Policy uncertainty has chilling effects on investment, and as far as the OBBB, this is already happening. According to E2, since January 2025, over $14 billion in clean energy projects and more than 10,000 announced jobs had been cancelled before the Senate even passed the bill. The proposed timeline for building and operationalizing wind and solar projects is significantly affected by the new law, which creates obstacles for manufacturers in the clean energy space and, consequently, for proposed new projects, no matter how innovative. Speeding up America’s slow and overly bureaucratic review process is admirable, but deadlines need to be realistic.

Lawmakers were able to secure a one-year extension of existing wind and solar tax breaks.
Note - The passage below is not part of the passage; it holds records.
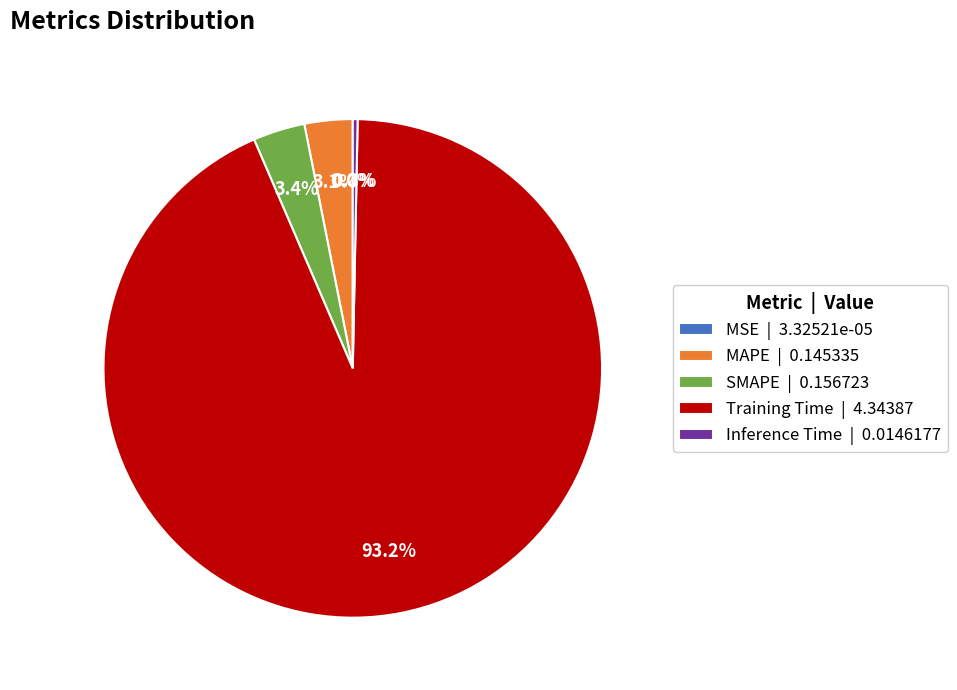

Does any single category account for the majority?

Yes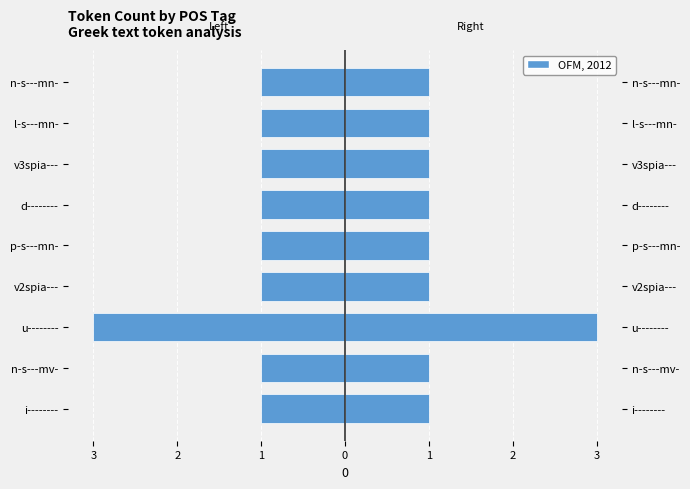

How many data points does each series have?

9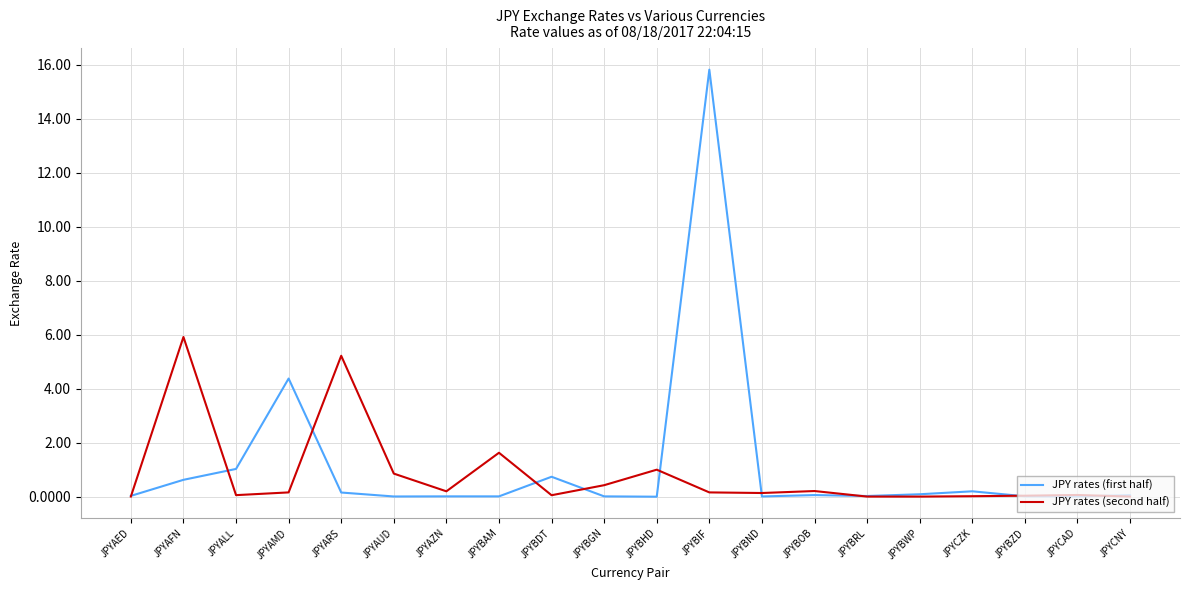

At which label is JPY rates (first half) closest to 7?

JPYAMD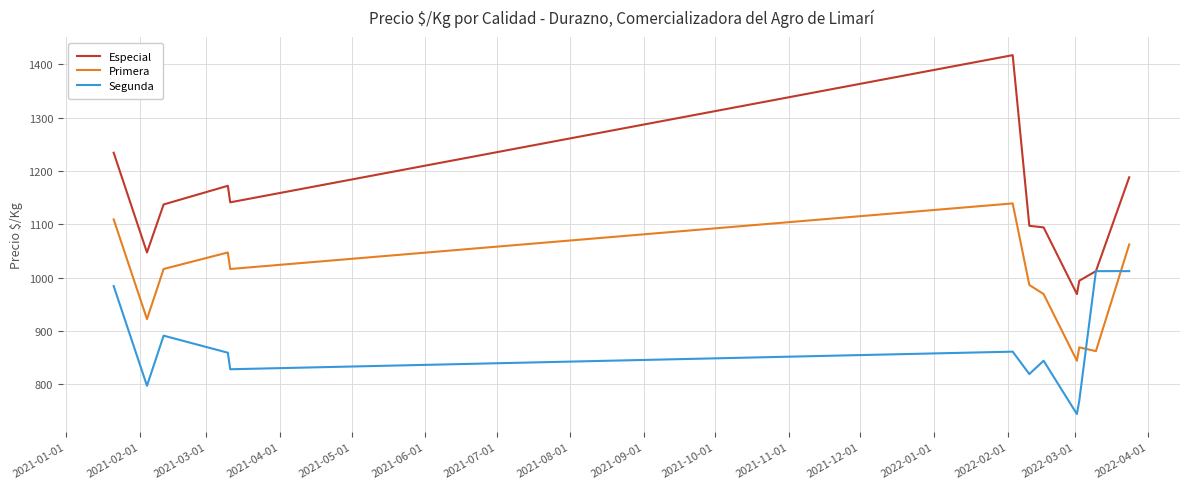

After their last crossing, which series has the higher values: Segunda or Primera?

Primera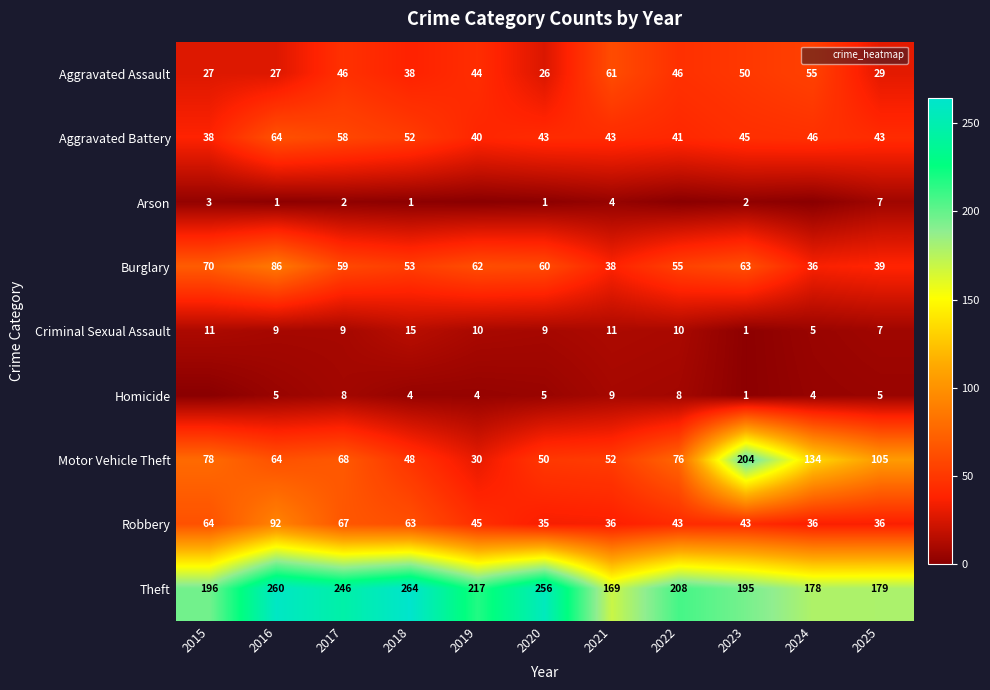

Read the Burglary value at 2016.

86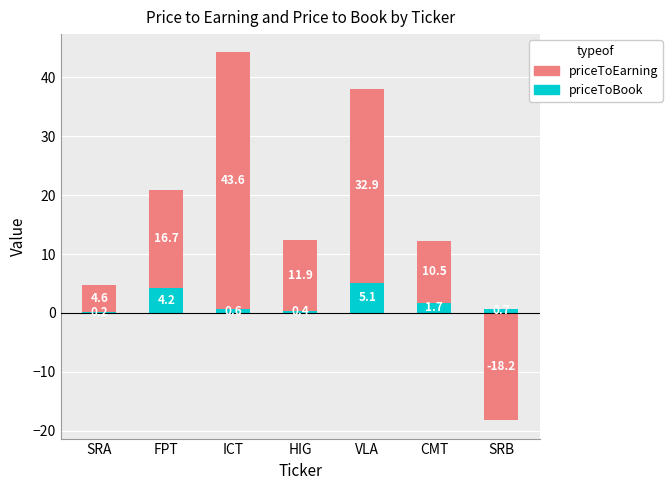

What is the label of the 2nd bar from the left?

FPT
However, renewable energy industry leaders and advocates argue that this short-term extension is insufficient to encourage the kind of long-term, large-scale investments needed for projects like billion-dollar battery plants or large solar farms.

For the U.S. to truly revive domestic manufacturing and lead in global energy, it must encourage the industries of the future (without breaking the bank), quickly innovate in sectors like steel, and scale up solar and battery production alongside a renewed focus on America’s existing core competencies in oil, gas, and nuclear. This is not a zero-sum game. It is vital to an “all of the above” energy strategy.

The Trump Administration has already indicated an appetite for “energy abundance”, encouraging LNG exports, grid modernization, and nuclear energy development. An energy policy prioritizing abundant, affordable, cutting-edge energy must keep renewable advancements on the table, even though they are not yet suitable to fully replace other forms of generation. China is forging ahead aggressively, aiming to dominate the clean energy space of tomorrow, and seeking to push the U.S. down the global energy sector totem pole.

While the OBBB is focused on rolling back IRA measures that put the green transition ahead of America’s advantages and interests in the energy space, its provisions risk making the U.S. less competitive as China and other powers strive to advance renewables and their associated technologies.

The Trump Administration is seeking to ensure a modern workforce and achieving energy dominance in the long term, so it needs to start investing in the future, which will include the energy industries the president has already prioritized, as well as those currently dominated by China. Exceling on all fronts will serve America’s interests better than abandoning certain key arenas to the key geo-economic competition of the 21st century.